CHAR and VARCHAR data types

Informix®

Informix supports the following character data types:

Table 1. Informix character data types
Informix data type Description
CHAR(n) SBCS and MBCS character data (max is 32767 bytes)
VARCHAR(n[,m]) SBCS and MBCS character data (max is 255 bytes)
NCHAR(n) Same as CHAR, with specific collation order
NVARCHAR(n[,m]) Same as VARCHAR, with specific collation order
LVARCHAR(n) max size varies depending on the IDS version

With Informix, both CHAR/VARCHAR and NCHAR/NVARCHAR data types can be used to store single-byte or multibyte encoded character strings. The only difference between CHAR/VARCHAR and NCHAR/NVARCHAR is in how they use sorting: N[VAR]CHAR types use the collation order, while [VAR]CHAR types use the byte order.

The character set used to store strings in CHAR/VARCHAR/NCHAR/NVARCHAR columns is defined by the DB_LOCALE environment variable.

The character set used by applications is defined by the CLIENT_LOCALE environment variable.

Informix uses Byte Length Semantics (the size N that you specify in [VAR]CHAR(N) is expressed in bytes, not characters as in some other databases)

Netezza®

Netezza supports following data types to store character data:

Table 2. Netezza character data types
Netezza data type Description
CHAR(n) Latin-9 character data, where n is specified in bytes (max is 64000 bytes)
VARCHAR(n) Latin-9 character data, where n is specified in bytes (max is 64000 bytes)
NCHAR(n) Unicode/UTF-8 character data, where n is specified in characters (max is 16000 characters)
NVARCHAR(n) Unicode/UTF-8 character data, where n is specified in characters (max is 16000 characters)

Netezza uses the Latin-9 (ISO-8859-15) code set for CHAR/VARCHAR columns, and UTF-8 for NCHAR/NVARCHAR columns.

No automatic character set conversion is done by the Netezza client software. When using CHAR/VARCHAR columns, the client application character set (LC_ALL, LANG) must match the Latin-9/ISO-8859-15 character set. When using NCHAR/NVARCHAR columns, the client application character set must be UTF-8.

Solution

When your application uses a Latin-9 / ISO-8859-15 locale, create tables with the CHAR/VARCHAR SQL types. To store UNICODE (UTF-8) character strings, use the NCHAR/NVARCHAR SQL types instead. In program sources you can use CHAR/VARCHAR; these types can hold single and multibyte character sets, based on the C POSIX locale.

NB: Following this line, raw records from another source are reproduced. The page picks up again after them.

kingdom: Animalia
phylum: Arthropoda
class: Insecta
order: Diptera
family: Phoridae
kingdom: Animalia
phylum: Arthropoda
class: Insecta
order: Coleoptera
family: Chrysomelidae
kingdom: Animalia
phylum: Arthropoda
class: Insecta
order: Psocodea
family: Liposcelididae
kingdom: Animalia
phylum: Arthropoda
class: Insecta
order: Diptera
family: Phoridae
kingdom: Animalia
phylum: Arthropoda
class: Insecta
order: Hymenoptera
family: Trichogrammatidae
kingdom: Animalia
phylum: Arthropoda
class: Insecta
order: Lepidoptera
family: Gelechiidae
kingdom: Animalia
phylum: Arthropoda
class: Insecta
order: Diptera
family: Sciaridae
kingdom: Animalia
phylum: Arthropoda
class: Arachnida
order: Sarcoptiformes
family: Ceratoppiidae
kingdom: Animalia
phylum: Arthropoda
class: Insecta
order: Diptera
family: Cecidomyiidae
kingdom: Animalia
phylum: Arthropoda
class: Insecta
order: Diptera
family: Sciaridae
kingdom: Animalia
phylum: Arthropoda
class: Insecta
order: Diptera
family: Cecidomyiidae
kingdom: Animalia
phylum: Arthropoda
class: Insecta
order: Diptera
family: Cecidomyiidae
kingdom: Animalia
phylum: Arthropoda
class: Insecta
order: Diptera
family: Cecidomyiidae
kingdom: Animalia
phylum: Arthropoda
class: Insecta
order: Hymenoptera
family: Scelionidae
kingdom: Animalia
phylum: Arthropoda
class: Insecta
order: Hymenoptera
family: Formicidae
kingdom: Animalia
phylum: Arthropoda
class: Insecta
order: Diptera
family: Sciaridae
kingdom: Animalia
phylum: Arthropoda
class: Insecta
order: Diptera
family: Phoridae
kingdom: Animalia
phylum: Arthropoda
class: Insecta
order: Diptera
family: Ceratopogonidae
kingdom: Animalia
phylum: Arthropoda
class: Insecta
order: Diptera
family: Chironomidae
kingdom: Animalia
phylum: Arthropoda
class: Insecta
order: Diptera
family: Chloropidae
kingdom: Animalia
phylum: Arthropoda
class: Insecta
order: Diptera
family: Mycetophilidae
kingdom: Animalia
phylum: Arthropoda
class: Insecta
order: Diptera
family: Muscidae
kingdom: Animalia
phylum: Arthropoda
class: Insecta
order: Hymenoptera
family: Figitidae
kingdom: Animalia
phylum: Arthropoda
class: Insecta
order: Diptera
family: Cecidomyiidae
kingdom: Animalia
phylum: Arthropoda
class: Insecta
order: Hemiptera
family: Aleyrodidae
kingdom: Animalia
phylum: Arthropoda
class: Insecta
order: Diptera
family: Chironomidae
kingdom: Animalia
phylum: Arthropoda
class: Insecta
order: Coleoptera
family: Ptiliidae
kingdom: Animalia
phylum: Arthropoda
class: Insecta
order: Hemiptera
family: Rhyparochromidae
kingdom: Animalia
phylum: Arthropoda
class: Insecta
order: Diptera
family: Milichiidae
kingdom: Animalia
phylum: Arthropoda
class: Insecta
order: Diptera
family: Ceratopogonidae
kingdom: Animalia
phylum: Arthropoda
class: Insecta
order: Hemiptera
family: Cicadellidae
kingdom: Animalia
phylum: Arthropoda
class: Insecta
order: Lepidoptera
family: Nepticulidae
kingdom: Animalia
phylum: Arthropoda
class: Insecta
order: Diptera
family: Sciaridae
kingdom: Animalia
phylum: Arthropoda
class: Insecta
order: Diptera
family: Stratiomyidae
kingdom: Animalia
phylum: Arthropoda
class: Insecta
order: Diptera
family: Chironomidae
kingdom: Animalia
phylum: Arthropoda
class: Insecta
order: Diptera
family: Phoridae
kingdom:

Important: Netezza (V7.2 while writing these lines) supports only the latin9 database character set for CHAR/VARCHAR types. Since character set conversion is not supported, your application can only use Latin-9 or UTF-8.

Table columns using a different character encoding than the database is not supported with Genero: All table columns must use the same character encoding defined at the database level.

Based on the FGLPROFILE entry dbi.database.dbname.ifxemul.nationalchars, the CHAR and VARCHAR type names in SQL statements are converted to CHAR/VARCHAR or to NCHAR/NVARCHAR Netezza types, to store UTF-8 character data.

When using a multibyte character set (such as UTF-8), define database columns as NCHAR and NVARCHAR, with the size in character units, and use character length semantics in BDL programs with FGL_LENGTH_SEMANTICS=CHAR.

When extracting a database schema from a Netezza database, the fgldbsch schema extractor uses the size of the column in characters, not the octet length. If you have created a CHAR(10 (characters) ) column a in Netezza database using the UTF-8 character set, the .sch file will get a size of 10, that will be interpreted by FGL_LENGTH_SEMANTICS as a number of bytes or characters.

With Netezza, it is not possible to defined the database client client character set: The locale used by programs must match the database locale.

See also the section about Localization.

The CHAR/VARCHAR type translation can be controlled with the following FGLPROFILE entries:
dbi.database.dsname.ifxemul.datatype.char = { true | false }
dbi.database.dsname.ifxemul.datatype.varchar = { true | false }
For more details see IBM Informix emulation parameters in FGLPROFILE.